Mail Order Ninja, written by Joshua Elder, illustrated by Erich Owen (Tokyopop)

Shelby says: Mail Order Ninja is a story about a boy named Timmy who enters in a contest and wins a ninja named Jiro. His mom and dad won’t let him keep Jiro but he ends up doing it anyway. So the snobby rich girl at his school gets jealous and buys an evil ninja, which happens to be Jiro’s arch enemy.

And hilarity ensues! Timmy takes on bullies, deals with his bratty little sister, battles the most evil of villainesses and her ninja army, and saves the town – with Jiro’s help of course. Mail Order Ninja puts a ninja clan battle in the middle of an elementary school, manages not to kill anyone, and makes you laugh.

Is this great literature? No. Is it really, really fun? Absolutely! Kids will love the story, the humor, and the action, while adults will enjoy the plethora of pop culture references. Elder does a great job of working the references into the story so that even if kids don’t get them, they still make sense. The author and artist found some very creative ways to make these books all-ages – there’s nothing here that would keep these books out of a children’s library – with some simple word choices (“crud” instead of “crap”) and carefully depicted fight scenes. I got quite a few chuckles out of these books and I enjoyed the art quite a bit, even though I’m not a manga reader. Mail Order Ninja is silly fun for pretty much everyone.

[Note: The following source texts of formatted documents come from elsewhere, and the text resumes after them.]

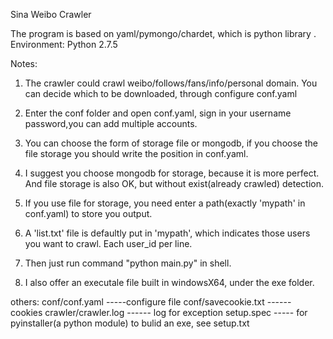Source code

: Sina Weibo Crawler

The program is based on yaml/pymongo/chardet, which is python library .
Environment: Python 2.7.5

Notes:

1. The crawler could crawl weibo/follows/fans/info/personal domain. You can decide which to be downloaded, through configure conf.yaml

2. Enter the conf folder and open conf.yaml, sign in your username password,you can add multiple accounts. 

3. You can choose the form of storage file or mongodb, if you choose the file storage you should write the position in conf.yaml.

4. I suggest you choose mongodb for storage, because it is more perfect. And file storage is also OK, but without exist(already crawled) detection.

5. If you use file for storage, you need enter a path(exactly 'mypath' in conf.yaml) to store you output. 

6. A 'list.txt' file is defaultly put in 'mypath', which indicates those users you want to crawl. Each user_id per line.

7. Then just run command "python main.py" in shell.

8. I also offer an executale file built in windowsX64, under the exe folder.

others:
conf/conf.yaml -----configure file
conf/savecookie.txt  ------ cookies
crawler/crawler.log  ------ log for exception
setup.spec ----- for pyinstaller(a python module) to bulid an exe, see setup.txt






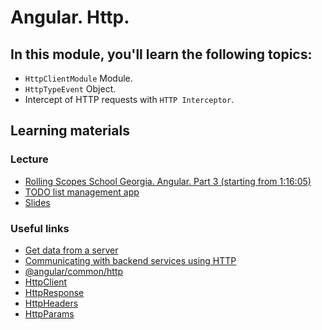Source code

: # Angular. Http.

## In this module, you'll learn the following topics:

- `HttpClientModule` Module.
- `HttpTypeEvent` Object.
- Intercept of HTTP requests with `HTTP Interceptor`.

## Learning materials

### Lecture
- [Rolling Scopes School Georgia. Angular. Part 3 (starting from 1:16:05)](https://youtu.be/fVhS7-LsvI4?t=4565)
- [TODO list management app](https://github.com/pavelrazuvalau/todo-list-management/tree/c431689f6a2c0eedf93ff760b30ee237f2c2e012)
- [Slides](https://slides.com/pavelrazuvalau/angular-modules-services-http#/5)

### Useful links
- [Get data from a server](https://angular.io/tutorial/toh-pt6)
- [Communicating with backend services using HTTP](https://angular.io/guide/http)
- [@angular/common/http](https://angular.io/api/common/http)
- [HttpClient](https://angular.io/api/common/http/HttpClient)
- [HttpResponse](https://angular.io/api/common/http/HttpResponse)
- [HttpHeaders](https://angular.io/api/common/http/HttpHeaders)
- [HttpParams](https://angular.io/api/common/http/HttpParams)
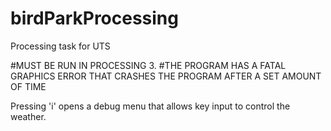 # birdParkProcessing
Processing task for UTS

#MUST BE RUN IN PROCESSING 3. 
#THE PROGRAM HAS A FATAL GRAPHICS ERROR THAT CRASHES THE PROGRAM AFTER A SET AMOUNT OF TIME

Pressing 'i' opens a debug menu that allows key input to control the weather.
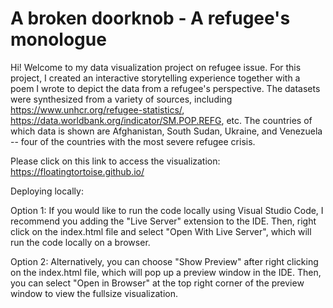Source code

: # A broken doorknob - A refugee's monologue

Hi! Welcome to my data visualization project on refugee issue. For this project, I created an interactive storytelling experience together with a poem I wrote to depict the data from a refugee's perspective. The datasets were synthesized from a variety of sources, including https://www.unhcr.org/refugee-statistics/, https://data.worldbank.org/indicator/SM.POP.REFG, etc. The countries of which data is shown are Afghanistan, South Sudan, Ukraine, and Venezuela -- four of the countries with the most severe refugee crisis.

Please click on this link to access the visualization: https://floatingtortoise.github.io/ 


Deploying locally: 

Option 1: If you would like to run the code locally using Visual Studio Code, I recommend you adding the "Live Server" extension to the IDE. Then, right click on the index.html file and select "Open With Live Server", which will run the code locally on a browser.

Option 2: Alternatively, you can choose "Show Preview" after right clicking on the index.html file, which will pop up a preview window in the IDE. Then, you can select "Open in Browser" at the top right corner of the preview window to view the fullsize visualization.
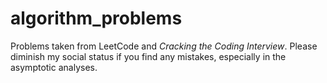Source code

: # algorithm_problems

Problems taken from LeetCode and *Cracking the Coding Interview*.
Please diminish my social status if you find any mistakes, especially in the asymptotic analyses.

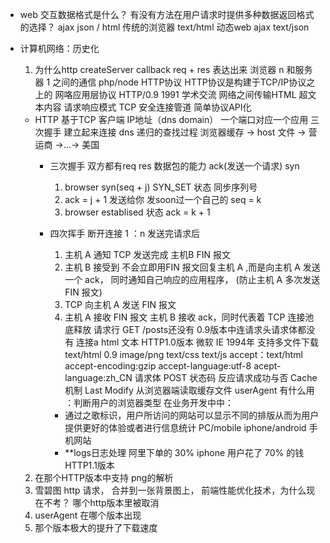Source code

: - web 交互数据格式是什么？ 有没有方法在用户请求时提供多种数据返回格式的选择？
    ajax json / html
    传统的浏览器  text/html
    动态web ajax text/json
- 计算机网络：历史化
  1. 为什么http createServer callback req + res 表达出来
    浏览器 n 和服务器 1 之间的通信  php/node HTTP协议
    HTTP协议是构建于TCP/IP协议之上的  网咯应用层协议
    HTTP/0.9 1991 学术交流 网络之间传输HTML 超文本内容
    请求响应模式
    TCP 安全连接管道
    简单协议API化
    - HTTP 基于TCP 客户端 IP地址（dns domain）  一个端口对应一个应用
      三次握手 建立起来连接
      dns 递归的查找过程
      浏览器缓存 -> host 文件 -> 营运商 ->...-> 美国
      - 三次握手
        双方都有req res 数据包的能力 ack(发送一个请求) syn
        1. browser syn(seq + j) SYN_SET 状态 同步序列号
        2. ack = j + 1 发送给你 发soon过一个自己的 seq = k
        3. browser establised 状态 ack = k + 1

      - 四次挥手 断开连接  1 ：n
         发送完请求后
         1. 主机 A 通知 TCP 发送完成    主机B  FIN 报文
         2. 主机 B 接受到 不会立即用FIN 报文回复主机 A ,而是向主机 A 发送一个 ack， 同时通知自己响应的应用程序， (防止主机 A 多次发送FIN 报文)
         3. TCP 向主机 A 发送 FIN 报文
         4. 主机 A 接收 FIN 报文 主机 B 接收 ack，同时代表着 TCP 连接池底释放
         请求行 GET   /posts还没有
         0.9版本中连请求头请求体都没有   连接a html 文本
    HTTP1.0版本
    微软 IE
      1994年  支持多文件下载
      text/html 0.9 image/png text/css text/js
      accept：text/html
      accept-encoding:gzip
      accept-language:utf-8
      acept-language:zh_CN
      请求体 POST
      状态码 反应请求成功与否
      Cache 机制    Last Modify 从浏览器端读取缓存文件
      userAgent 有什么用 ：判断用户的浏览器类型
        在业务开发中中：
          - 通过之歌标识，用户所访问的网站可以显示不同的排版从而为用户提供更好的体验或者进行信息统计 PC/mobile
          iphone/android 手机网站
          - **logs日志处理 阿里下单的 30% iphone 用户花了 70% 的钱
    HTTP1.1版本
      

  2. 在那个HTTP版本中支持 png的解析
  3. 雪碧图 http 请求， 合并到一张背景图上， 前端性能优化技术，为什么现在不考？ 哪个http版本里被取消
  4. userAgent 在哪个版本出现
  5. 那个版本极大的提升了下载速度
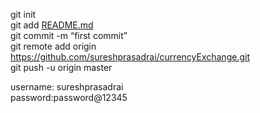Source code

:<p>git init<br>
git add <a href="http://README.md">README.md</a><br>
git commit -m “first commit”<br>
git remote add origin <a href="https://github.com/sureshprasadrai/currencyExchange.git">https://github.com/sureshprasadrai/currencyExchange.git</a><br>
git push -u origin master</p>
<p>username: sureshprasadrai<br>
password:password@12345</p>
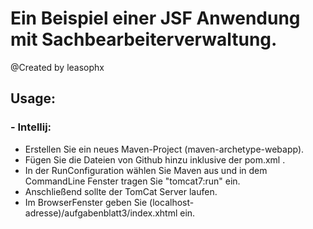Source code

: # Ein Beispiel einer JSF Anwendung mit Sachbearbeiterverwaltung.
@Created by leasophx


## Usage:
### - Intellij:
* Erstellen Sie ein neues Maven-Project (maven-archetype-webapp). 
* Fügen Sie die Dateien von Github hinzu inklusive der pom.xml . 
* In der RunConfiguration wählen Sie Maven aus und in dem CommandLine Fenster tragen Sie "tomcat7:run" ein. 
* Anschließend sollte der TomCat Server laufen. 
* Im BrowserFenster geben Sie (localhost-adresse)/aufgabenblatt3/index.xhtml ein.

Of course, some parents might make the “ninjas are violent” argument, though the violence in this book is very mild compared to many supposedly all-ages comics I’ve read. Be prepared, however, for some role play. As soon as Shelby finished reading Mail Order Ninja Vol. 2, she used her newly acquired ninja skills to attack me using a rolled up map as a sword. Though the stealth of her approach was impressive, I was able to employ some swift defensive maneuvers and take her down with the dreaded “tickle torture.” Tokyopop has a “Youth Age 10+” label on M.O.N. but I think I’d put it at 7 and up. The preview of Vol. 1, Chapter 1 is about as violent as these books get, so you can decide for yourself.

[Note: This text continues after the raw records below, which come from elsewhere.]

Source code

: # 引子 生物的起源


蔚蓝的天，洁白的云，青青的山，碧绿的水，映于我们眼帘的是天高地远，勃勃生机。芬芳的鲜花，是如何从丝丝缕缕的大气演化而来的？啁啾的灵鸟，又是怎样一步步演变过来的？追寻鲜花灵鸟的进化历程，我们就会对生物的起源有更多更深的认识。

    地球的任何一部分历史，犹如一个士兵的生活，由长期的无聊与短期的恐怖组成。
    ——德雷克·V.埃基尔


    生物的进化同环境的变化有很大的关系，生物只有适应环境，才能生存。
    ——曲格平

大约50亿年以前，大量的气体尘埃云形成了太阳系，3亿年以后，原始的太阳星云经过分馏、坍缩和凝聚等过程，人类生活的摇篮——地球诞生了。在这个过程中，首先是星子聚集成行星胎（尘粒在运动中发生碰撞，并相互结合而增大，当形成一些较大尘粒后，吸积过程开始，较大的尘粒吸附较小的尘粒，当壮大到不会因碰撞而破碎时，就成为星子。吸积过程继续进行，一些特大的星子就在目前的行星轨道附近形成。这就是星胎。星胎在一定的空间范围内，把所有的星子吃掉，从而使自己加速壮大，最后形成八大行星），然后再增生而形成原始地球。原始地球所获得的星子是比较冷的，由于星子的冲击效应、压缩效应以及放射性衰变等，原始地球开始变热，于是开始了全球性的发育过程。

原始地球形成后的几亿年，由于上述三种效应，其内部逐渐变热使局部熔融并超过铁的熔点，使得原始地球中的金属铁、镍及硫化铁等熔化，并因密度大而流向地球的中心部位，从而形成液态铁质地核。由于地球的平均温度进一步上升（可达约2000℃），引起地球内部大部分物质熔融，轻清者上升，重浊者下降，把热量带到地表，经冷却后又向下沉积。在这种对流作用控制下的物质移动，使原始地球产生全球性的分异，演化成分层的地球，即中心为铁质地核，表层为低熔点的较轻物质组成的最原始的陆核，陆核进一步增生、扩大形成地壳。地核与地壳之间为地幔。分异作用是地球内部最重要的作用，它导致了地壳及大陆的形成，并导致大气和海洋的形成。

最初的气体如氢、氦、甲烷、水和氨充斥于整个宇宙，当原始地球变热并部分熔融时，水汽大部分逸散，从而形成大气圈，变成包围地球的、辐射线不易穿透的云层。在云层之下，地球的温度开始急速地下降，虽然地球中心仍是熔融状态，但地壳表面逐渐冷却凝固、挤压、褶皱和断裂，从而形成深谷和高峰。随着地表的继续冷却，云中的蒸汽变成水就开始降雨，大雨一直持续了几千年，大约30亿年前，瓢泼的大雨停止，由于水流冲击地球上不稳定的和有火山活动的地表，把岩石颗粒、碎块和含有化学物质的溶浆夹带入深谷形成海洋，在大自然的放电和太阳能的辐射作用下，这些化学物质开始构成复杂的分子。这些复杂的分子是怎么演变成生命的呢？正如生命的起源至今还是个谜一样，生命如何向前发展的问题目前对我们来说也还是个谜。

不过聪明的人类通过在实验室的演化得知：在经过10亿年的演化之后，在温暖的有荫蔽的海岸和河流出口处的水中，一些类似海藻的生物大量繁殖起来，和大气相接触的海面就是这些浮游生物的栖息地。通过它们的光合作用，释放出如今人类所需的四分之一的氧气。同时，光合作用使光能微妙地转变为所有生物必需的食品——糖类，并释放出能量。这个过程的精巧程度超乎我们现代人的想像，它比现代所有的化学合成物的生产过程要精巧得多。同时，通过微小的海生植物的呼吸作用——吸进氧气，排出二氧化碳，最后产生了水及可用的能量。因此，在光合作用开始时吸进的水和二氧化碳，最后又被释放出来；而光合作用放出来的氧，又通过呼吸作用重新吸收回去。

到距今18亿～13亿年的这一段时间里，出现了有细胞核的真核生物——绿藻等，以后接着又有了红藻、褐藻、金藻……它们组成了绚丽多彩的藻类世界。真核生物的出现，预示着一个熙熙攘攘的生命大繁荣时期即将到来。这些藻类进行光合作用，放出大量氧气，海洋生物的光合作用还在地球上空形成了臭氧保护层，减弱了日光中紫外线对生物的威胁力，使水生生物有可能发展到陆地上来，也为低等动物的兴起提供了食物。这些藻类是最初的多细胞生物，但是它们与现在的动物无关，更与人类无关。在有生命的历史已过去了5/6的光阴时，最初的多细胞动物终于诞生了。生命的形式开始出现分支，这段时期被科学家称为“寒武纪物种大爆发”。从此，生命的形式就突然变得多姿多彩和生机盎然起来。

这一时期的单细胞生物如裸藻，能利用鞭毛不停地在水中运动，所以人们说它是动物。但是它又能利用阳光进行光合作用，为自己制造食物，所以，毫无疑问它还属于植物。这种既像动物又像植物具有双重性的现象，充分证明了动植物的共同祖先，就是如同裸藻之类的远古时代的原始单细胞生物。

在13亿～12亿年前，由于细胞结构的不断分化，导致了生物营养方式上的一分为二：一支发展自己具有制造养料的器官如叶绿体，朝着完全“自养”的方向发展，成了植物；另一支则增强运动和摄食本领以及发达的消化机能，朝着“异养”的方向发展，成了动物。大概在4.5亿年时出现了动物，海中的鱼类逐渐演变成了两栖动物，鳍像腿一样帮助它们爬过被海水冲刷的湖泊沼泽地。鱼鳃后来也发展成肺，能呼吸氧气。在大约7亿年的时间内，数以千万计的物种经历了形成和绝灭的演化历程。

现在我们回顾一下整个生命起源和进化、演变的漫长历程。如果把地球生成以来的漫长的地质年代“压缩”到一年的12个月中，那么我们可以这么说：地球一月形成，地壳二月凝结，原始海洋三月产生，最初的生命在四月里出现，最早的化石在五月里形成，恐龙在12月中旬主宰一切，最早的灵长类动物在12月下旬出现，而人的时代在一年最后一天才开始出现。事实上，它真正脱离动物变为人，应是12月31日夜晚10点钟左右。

Mail Order Ninja Vol. 1 and Vol. 2 are really one continuous story, so if you’re going to get one, go ahead and get both.

Shelby says: The art is very manga and the story is cool but the way some of the characters talk is a little odd. Like, the stupid kid just goes “duhhhhhhhhh” and the nerdy kid talks the opposite. That’s not how kids in the real world act but it was funny. It’s funny the way that Timmy’s little sister, Lindsay, always says, “Are you prouder of me than of Timmy? May I have a unicorn since Timmy gets a ninja?” She’s always jealous, like somebody else I know. You probably can guess who! The second book is much different than the first, but I can’t tell you why because it’s a surprise. If you are gonna read the first book, you should read the second because it’s the same story. If you only read the first one, you’re not going to get the entire story. I would say the ages are 7 and up. If you like funny things and action you will like this book, because there’s a lot of that in it.

Sarah says: Mail Order Ninja is so good it was certificated by the Awesome Awesomeness Association of America. I like it because the art was totally awesome and the kids and the ninjas kicked butt in it – hiiiiiiiiyaaaaaaaa! I would consider it easy to read except for a few long words that Herman says. Herman is the school nerd. I liked Felicity, the evil rich girl, because I made a voice up for her and it’s a cool voice. I liked the part when the kids that had no training beat up the bad ninjas. I didn’t like the kissing part so I’m glad they didn’t really show it. Everybody will like it except for small kids that can’t understand words very easily. I gave these books to my school library and I’ll bet lots of kids will check ‘em out!